Spontaneous activity-independent intracellular calcium signals in the developing spinal cord of the zebrafish embryo.

Calcium signals play an important role in a variety of processes necessary for neuronal development. Whilst the characteristics and function of calcium signals have been comprehensively examined in vitro, the significance of these signals during development in an intact embryo remains unclear. In this study, we have examined the spatial and temporal patterns of intracellular calcium signals in precursor cells (cells without processes) within the spinal cord of the intact zebrafish embryo aged between 17 and 27 h.
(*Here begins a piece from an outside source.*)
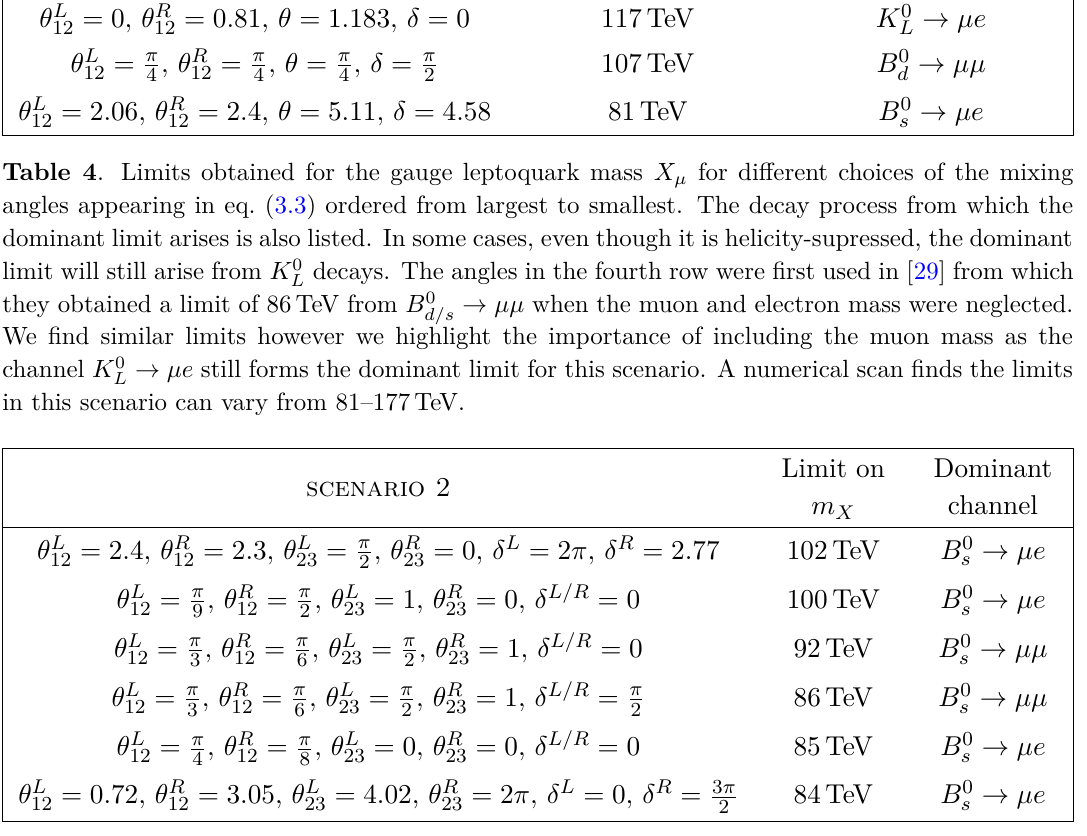
Table 5 . Limits obtained for the gauge leptoquark mass X µ for some different choices of mixing angles appearing in eq. (3.5) ordered from largest to smallest. The decay process from which the dominant limit arises is also listed. Here the decays of K 0 are completely forbidden and the L dominant limit will always arise either from B 0 → µµ or B 0 → µe . Through a numerical scan s s we find the mass of the PS leptoquark varies between roughly 84 – 102 TeV depending on different choices of mixing angles, a much closer range compared to the results of Scenario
In total, approximately one-third of cells displayed spontaneous intracellular calcium transients. The calcium transients had an average peak amplitude of 33.3 (+/-2.8%) above baseline, a duration of 52.2 (+/-6.3 s) and occurred with an average frequency of 4.6 (+/-0.4 per hour). Calcium transients were observed in precursor cells located throughout the spinal cord, with the highest percentage of active cells (35.1+/-8%) occurring at a developmental time of 21-22 h. Furthermore these intracellular calcium signals were observed in the presence of tricaine, indicating that they are not generated via sodium-dependent action potentials. In precursor cells loaded with the calcium buffer BAPTA both the frequency and the amplitude of the calcium transients was significantly reduced. The intracellular calcium transients may represent a common activity-independent calcium-mediated mechanism that contributes to the regulation of neuronal development in the spinal cord of the zebrafish embryo during the segmentation and early pharyngula period.